The piece moves through the world in a loose geographic arc:

The Rainforest. We start deep in the Brazilian Amazon with the Ashaninka, an indigenous group whose ceremonial singing mirrors the canopy itself. Multiple singers perform different melodies simultaneously, each one beautiful on its own, forming a mosaic when heard together. From there we hear a Shipibo medicine woman from Peru and a piece called "Kworo Kango" by the Tupi people of Brazil.

Latin America. Afro-Brazilian maracatu, Chilean choral music from Coral Rojo, and the lush harmonies of traditional Mexican vocal music.

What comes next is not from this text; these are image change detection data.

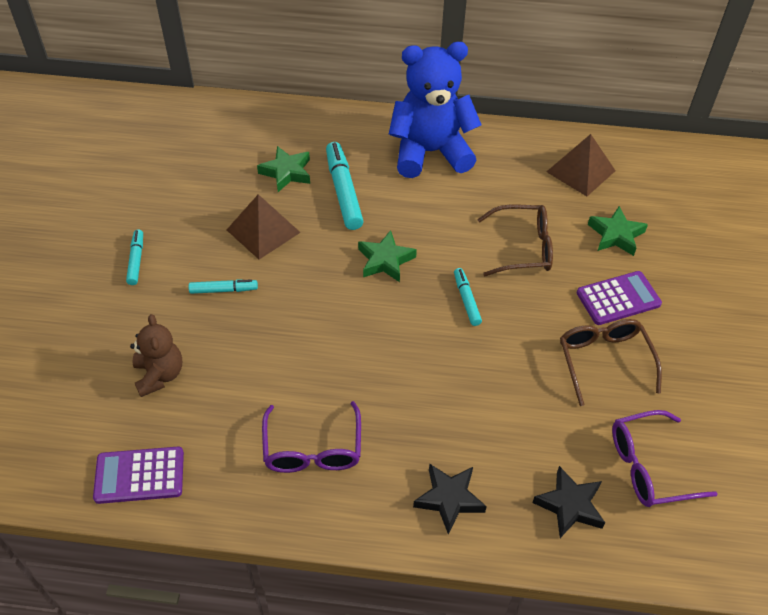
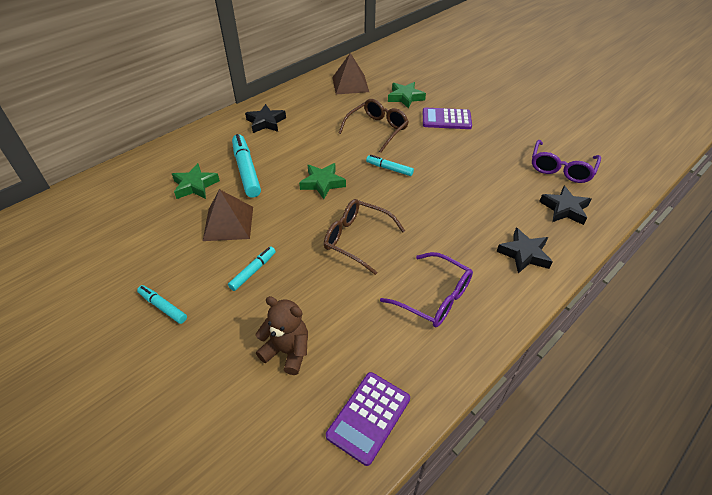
camera: 50 degrees left, 5 degrees down
turquoise marker [326,142,364,230] -> turquoise marker turned 45 degrees clockwise [232,134,261,198]
blue teddy bear [389,42,482,178] -> black star [245,104,286,133]
brown glasses [560,319,662,406] -> brown glasses moved to [324,199,405,275]
purple calculator [577,271,662,325] -> purple calculator turned 105 degrees counterclockwise [423,108,472,129]

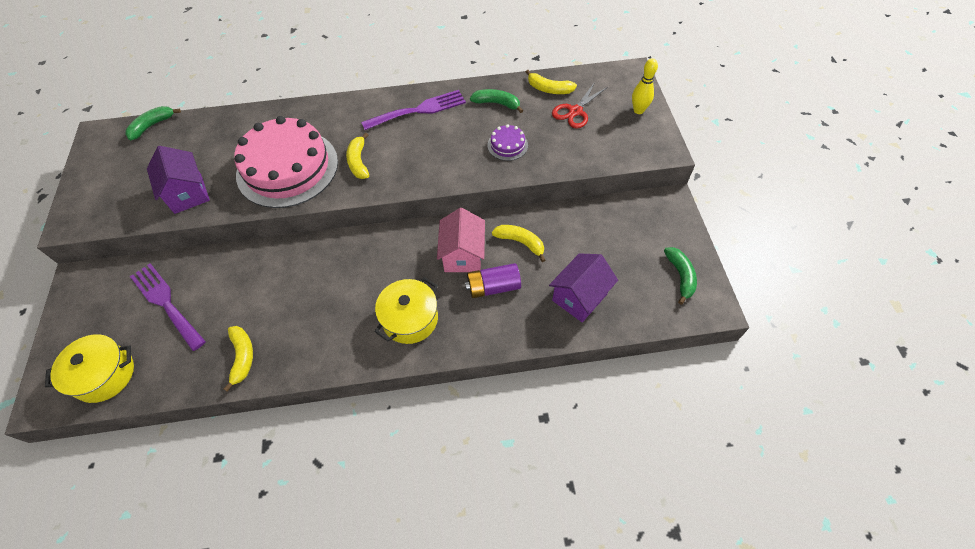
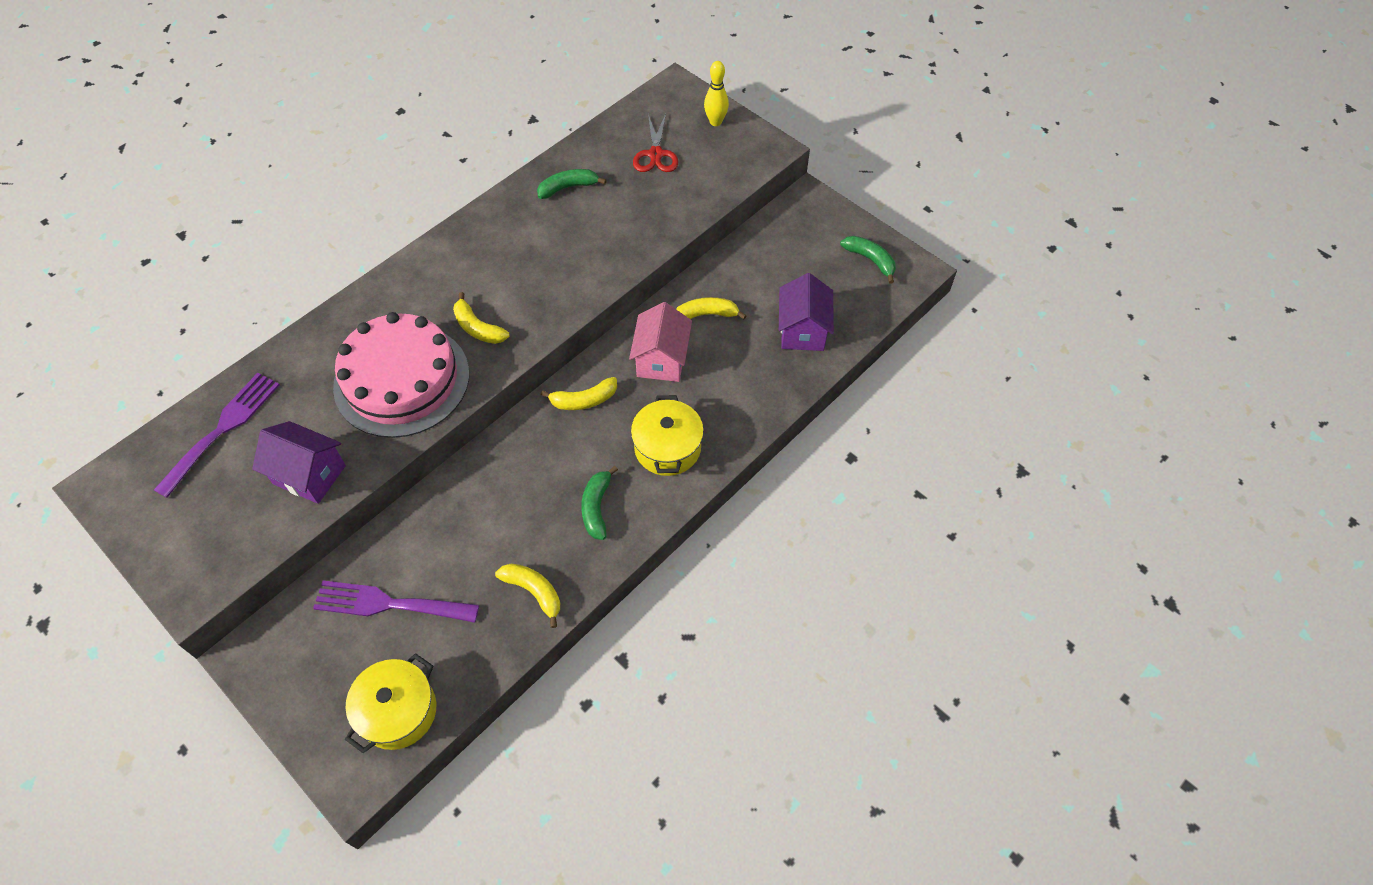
camera: 40 degrees left, 0 degrees up
green banana [125,106,181,140] -> green banana moved to [581,466,618,540]
purple fork [361,90,466,130] -> purple fork moved to [154,373,280,498]
pink house [437,208,485,272] -> pink house turned 45 degrees clockwise [629,302,692,382]
purple battery [465,263,521,298] -> none
purple cake [488,124,528,161] -> none
yellow banana [526,70,577,94] -> yellow banana moved to [541,377,617,410]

European polyphony. The polyphonic traditions of Corsica and Sardinia, then east to the Bulgarian folk choirs, then further east to Georgian folk singing.

The British Isles. Traditional Scottish singing, a protest song from northern England, and Irish lilting.

Appalachia and America. Irish music is the grandfather of Appalachian folk music, so we follow that thread across the Atlantic. Then vocal jazz, including one of my favorite recordings of the Four Freshmen singing "It's a Blue World."

The adventurous section. Tuvan throat singing, Balinese kecak, Native American powwow music, hocketing, South Indian konnakol, and traditional German yodeling. This section was about showing the full range of what humans can do with their voices.

Africa. Tuareg music from the Sahara, traditional Nubian music performed by oud player Hamza El Din, Rokia Traore from Mali, the harmonies of a South African group called The Joy, the ritual bung-o horn of Kenya, and closing with the yelli music of the Baka pygmies from Gabon and Cameroon.

Inside the Sonic Sphere during the performance

What it felt like

Recordings I'd listened to hundreds of times on headphones became completely different when they surrounded you physically. The Ashaninka ceremony, with all those overlapping melodies, was especially interesting in the sphere. You could hear each voice coming from a different point in space, the way you would if you were standing in the middle of a ceremony in the forest.

Grateful to The Shed and the Sonic Sphere team for the opportunity.